Usage Guide

Typical Workflow

  1. Run a Jupyter notebook or an interactive job to develop and test your job script. Develop using a limited number of GPU’s.
  2. Create a Job Request and submit your job(s). Your job will use more GPUs, CPUs and memory.
  3. Check your results and repeat as needed.

Store your scripts, data and logs on the shared project space.

Do’s

  1. As GPULab is a shared system, it is in everyones best interest to use the GPU and CPU resources efficiently:
    • Make sure you do not have idle jobs running. Cancel jobs if you are not currently using the GPU’s and CPU’s.
    • Make sure you actually use the resources you requested. (For now, you need to check this manually inside your job, GPULab will later collect these statistics itself.)
    • Be economical with the disk space on the shared project space. (For the moment, the disk is too full to ignore disk space usage. This should change in the future.)
  2. For long running jobs, we strongly advice you to use checkpoints so that your job is resumable.
  3. GPULab only stores the first few MB of the output of your job. So make sure you log to the shared storage if you need more logging.
  4. Contact the GPULab admins if there are not enough resources, if you want to reserve a large number in advance, if you spot bugs, or if you have any questions.

Maximum Simultanious Jobs

To ensure a fair distribution of the available resources on GPULab, there is a cap on the number of simultanious jobs that can run system-wide:

  • 10 jobs per user
  • 20 jobs per project

Additionally, on some smaller clusters the number of concurrent jobs per user/project is reduced even further to ensure fair access for everyone.

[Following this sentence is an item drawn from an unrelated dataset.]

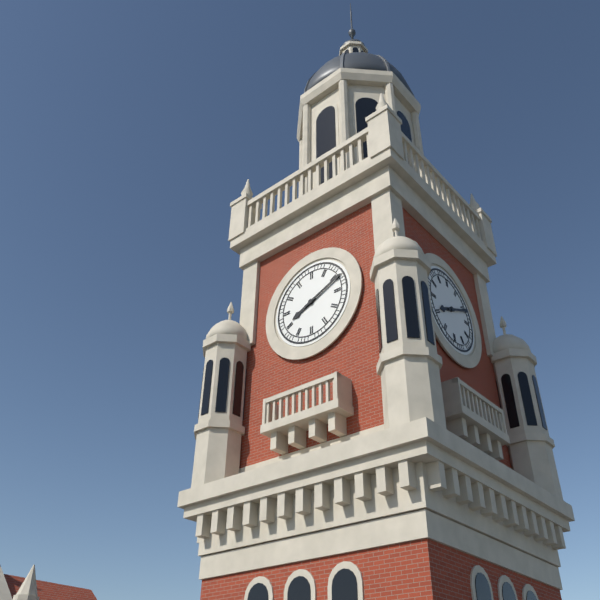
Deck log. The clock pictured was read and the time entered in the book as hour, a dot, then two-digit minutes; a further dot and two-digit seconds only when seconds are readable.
8.11
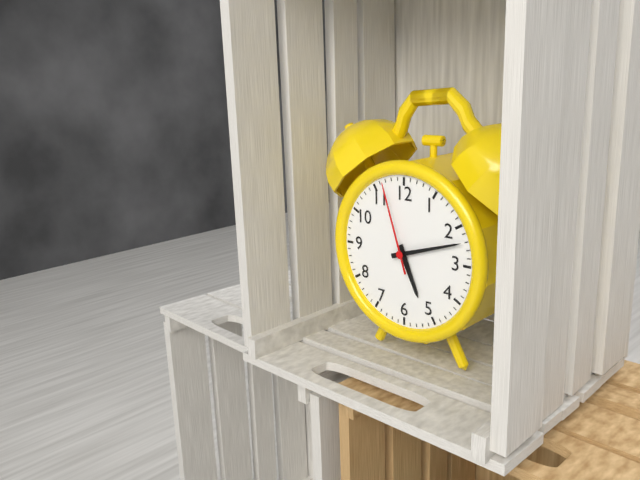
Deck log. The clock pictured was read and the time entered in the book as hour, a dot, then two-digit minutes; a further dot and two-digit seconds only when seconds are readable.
5.12.57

These limits enables you and your project partners to submit many jobs, while not blocking all resources for other users.

These limits can be changed via a motivated request to the GPULab admins They can be lowered (if you want less simultanious jobs to run), or increased (in which case you’ll need to take care not to block other users).

CPU and GPU usage monitoring

It is usefull to check if your jobs are fully using the resources (CPU/GPU) you have requested. Otherwise, you are both blocking resources for others, as well as waiting much longer for your jobs than needed.

There are multiple methods to check the resource usage of your jobs.

  1. First of all, the GPULab website has a “Usage Graphs” tab for each job. The CPU, GPU and memory usage are plotted over time here.

    Be warned that there is currenly a bug that for some jobs sets all GPU statistics incorrectly to 0. If your GPU usage is 0, you can check for this bug, by looking at the “GPU Mem Limit” statistic. This is the memory available on the GPU, and it should be a fixed number of GB (depending on the GPU) at all time. If this is 0, that means that all GPU statistics are incorrectly set to 0. (We hop to fix this bug soon.)

  2. When a job ends, GPULab will put aggregated statistics in the “General Info” tab on the site. These statistics do not suffer from the same bug, but are only available when the job has ended.

  3. You can also execute “nvidia-smi” manually on the job container, to verify the current usage. To do this, log into the job using gpulab-cli ssh <job_id> or if it is a jupyterhub job, use the jupyter notebook interface to start a new terminal.